Provided data Start Marker

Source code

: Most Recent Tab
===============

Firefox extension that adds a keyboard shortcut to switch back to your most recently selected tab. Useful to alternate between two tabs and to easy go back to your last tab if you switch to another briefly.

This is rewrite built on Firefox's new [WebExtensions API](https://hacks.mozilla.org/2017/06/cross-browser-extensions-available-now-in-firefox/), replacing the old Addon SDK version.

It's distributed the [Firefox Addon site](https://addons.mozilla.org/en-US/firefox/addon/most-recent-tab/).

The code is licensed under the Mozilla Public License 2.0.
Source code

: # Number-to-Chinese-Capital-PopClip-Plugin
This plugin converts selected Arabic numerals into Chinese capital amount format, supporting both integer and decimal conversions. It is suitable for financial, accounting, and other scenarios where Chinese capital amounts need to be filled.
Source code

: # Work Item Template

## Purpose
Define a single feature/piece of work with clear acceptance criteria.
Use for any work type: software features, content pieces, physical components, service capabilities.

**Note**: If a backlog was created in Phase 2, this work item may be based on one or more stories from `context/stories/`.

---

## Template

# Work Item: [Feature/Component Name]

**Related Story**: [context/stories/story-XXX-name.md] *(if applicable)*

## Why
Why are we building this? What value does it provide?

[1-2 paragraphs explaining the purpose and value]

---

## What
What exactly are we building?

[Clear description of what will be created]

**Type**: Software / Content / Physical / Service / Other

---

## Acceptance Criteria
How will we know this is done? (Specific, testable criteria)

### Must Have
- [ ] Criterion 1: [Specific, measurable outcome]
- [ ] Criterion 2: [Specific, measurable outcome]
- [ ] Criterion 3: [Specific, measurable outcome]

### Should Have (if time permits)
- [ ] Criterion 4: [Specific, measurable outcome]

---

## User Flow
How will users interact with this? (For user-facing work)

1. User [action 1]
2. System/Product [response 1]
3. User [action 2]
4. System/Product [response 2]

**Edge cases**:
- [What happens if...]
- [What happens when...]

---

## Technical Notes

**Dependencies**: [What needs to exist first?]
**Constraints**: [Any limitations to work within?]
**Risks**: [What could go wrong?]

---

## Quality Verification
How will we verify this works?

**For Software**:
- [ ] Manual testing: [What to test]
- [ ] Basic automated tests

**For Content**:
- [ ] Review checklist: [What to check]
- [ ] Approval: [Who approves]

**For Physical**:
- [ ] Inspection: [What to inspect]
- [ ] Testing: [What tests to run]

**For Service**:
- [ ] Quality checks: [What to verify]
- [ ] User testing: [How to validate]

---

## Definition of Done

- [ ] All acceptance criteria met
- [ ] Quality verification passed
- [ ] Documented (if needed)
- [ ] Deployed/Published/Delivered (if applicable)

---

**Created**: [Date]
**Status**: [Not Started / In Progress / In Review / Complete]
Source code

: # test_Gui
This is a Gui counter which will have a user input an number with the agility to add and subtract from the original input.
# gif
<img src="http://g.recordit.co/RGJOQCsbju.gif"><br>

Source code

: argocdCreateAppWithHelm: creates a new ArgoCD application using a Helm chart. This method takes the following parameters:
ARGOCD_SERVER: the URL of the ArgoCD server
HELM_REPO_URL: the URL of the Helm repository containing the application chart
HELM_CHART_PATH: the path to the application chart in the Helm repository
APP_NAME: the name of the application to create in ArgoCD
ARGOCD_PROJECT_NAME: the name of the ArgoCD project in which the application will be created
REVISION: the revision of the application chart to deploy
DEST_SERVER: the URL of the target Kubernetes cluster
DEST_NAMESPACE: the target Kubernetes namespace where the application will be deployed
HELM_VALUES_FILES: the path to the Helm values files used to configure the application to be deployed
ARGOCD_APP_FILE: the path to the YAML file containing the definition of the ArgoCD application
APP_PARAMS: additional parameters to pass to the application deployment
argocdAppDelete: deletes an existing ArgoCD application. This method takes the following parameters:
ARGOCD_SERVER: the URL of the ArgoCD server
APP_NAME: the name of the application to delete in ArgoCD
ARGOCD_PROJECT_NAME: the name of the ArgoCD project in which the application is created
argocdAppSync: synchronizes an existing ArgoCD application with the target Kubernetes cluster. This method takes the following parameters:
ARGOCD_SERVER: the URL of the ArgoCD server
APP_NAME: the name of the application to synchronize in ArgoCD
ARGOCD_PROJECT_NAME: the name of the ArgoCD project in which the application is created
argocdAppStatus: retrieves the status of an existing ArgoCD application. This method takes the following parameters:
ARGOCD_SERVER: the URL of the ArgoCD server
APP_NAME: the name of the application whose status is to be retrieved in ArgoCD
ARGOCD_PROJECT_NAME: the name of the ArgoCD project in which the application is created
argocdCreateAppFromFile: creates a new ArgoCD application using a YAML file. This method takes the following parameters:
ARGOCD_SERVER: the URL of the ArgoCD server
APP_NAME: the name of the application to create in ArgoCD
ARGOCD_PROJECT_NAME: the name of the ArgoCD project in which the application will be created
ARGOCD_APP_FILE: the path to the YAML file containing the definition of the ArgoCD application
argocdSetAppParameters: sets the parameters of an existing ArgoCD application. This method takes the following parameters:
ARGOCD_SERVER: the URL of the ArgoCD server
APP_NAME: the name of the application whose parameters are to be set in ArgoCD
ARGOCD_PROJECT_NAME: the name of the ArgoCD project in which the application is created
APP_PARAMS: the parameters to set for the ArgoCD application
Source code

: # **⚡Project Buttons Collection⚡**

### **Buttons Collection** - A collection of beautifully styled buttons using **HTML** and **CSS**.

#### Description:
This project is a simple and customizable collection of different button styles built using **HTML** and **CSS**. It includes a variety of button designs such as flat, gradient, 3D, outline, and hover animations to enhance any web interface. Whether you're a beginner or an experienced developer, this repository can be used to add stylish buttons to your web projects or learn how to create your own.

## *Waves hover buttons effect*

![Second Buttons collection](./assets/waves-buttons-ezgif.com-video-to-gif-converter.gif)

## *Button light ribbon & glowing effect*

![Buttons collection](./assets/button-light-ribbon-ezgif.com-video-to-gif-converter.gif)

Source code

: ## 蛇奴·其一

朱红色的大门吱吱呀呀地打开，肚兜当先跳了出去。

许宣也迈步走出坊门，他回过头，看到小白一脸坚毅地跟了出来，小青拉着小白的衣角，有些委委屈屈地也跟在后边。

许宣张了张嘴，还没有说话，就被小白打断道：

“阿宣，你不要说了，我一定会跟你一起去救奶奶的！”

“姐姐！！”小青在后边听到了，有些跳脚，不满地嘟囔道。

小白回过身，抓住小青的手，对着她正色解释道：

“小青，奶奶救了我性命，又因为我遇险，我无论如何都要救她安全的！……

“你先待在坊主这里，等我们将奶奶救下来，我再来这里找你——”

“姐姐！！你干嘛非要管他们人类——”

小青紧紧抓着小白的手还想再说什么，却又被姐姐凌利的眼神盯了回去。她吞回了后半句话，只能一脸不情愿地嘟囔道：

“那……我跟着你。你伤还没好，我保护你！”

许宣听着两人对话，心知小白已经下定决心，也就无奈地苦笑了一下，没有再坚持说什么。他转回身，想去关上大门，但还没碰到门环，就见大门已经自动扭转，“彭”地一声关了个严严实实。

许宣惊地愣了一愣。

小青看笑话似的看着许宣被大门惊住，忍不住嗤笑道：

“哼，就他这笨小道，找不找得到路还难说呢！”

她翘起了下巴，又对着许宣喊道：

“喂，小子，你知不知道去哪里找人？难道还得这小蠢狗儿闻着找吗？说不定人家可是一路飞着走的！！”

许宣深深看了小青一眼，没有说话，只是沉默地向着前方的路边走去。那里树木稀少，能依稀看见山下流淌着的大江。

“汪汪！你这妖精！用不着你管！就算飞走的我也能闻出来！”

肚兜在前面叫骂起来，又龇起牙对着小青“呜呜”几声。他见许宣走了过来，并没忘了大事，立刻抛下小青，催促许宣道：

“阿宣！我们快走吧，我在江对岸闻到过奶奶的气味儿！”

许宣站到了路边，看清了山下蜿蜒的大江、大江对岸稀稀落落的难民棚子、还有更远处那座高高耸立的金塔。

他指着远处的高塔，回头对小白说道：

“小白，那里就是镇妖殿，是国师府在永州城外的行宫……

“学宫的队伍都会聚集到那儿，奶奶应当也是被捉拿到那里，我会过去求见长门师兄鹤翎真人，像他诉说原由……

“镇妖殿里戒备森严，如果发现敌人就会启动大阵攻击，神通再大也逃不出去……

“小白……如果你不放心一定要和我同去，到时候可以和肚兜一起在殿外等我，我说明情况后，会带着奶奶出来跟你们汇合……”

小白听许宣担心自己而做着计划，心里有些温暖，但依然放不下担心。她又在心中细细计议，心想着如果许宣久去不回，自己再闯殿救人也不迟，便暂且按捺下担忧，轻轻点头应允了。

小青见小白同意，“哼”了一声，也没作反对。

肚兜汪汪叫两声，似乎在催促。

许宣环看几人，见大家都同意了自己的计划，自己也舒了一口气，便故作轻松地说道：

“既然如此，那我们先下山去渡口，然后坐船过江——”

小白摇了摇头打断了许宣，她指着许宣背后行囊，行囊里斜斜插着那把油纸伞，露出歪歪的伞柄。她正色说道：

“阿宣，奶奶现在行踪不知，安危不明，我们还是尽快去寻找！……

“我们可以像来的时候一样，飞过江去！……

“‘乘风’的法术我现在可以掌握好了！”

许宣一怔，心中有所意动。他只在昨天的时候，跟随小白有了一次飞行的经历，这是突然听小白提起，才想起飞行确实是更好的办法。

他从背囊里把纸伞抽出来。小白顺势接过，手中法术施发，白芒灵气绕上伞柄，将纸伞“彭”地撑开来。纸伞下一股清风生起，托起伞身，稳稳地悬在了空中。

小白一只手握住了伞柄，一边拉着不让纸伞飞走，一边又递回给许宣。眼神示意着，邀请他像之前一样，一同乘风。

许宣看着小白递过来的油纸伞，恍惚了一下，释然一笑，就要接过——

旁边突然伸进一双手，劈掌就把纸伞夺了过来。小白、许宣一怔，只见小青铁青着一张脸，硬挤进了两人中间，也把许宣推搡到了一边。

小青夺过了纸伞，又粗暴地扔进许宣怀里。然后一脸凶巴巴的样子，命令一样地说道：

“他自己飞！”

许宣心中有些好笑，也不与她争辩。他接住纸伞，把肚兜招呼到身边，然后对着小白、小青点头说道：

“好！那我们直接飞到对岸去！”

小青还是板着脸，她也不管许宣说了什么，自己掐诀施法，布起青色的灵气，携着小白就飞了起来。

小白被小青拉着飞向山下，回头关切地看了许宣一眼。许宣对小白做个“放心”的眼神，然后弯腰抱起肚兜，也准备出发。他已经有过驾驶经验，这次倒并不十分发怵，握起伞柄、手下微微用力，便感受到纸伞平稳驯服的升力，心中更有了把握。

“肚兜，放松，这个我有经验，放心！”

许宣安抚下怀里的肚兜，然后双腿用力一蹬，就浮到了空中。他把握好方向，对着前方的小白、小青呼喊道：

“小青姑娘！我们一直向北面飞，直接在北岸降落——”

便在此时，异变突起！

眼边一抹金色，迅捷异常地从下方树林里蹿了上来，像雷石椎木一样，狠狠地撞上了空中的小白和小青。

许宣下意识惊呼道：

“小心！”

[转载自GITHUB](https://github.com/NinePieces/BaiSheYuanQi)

Provided data End Marker

- Your assignment -
Copy everything in the entries above from the line containing "This is rewrite" down to the line containing "It's distributed the", including both of those lines.

- Response area -
This is rewrite built on Firefox's new [WebExtensions API](https://hacks.mozilla.org/2017/06/cross-browser-extensions-available-now-in-firefox/), replacing the old Addon SDK version.

It's distributed the [Firefox Addon site](https://addons.mozilla.org/en-US/firefox/addon/most-recent-tab/).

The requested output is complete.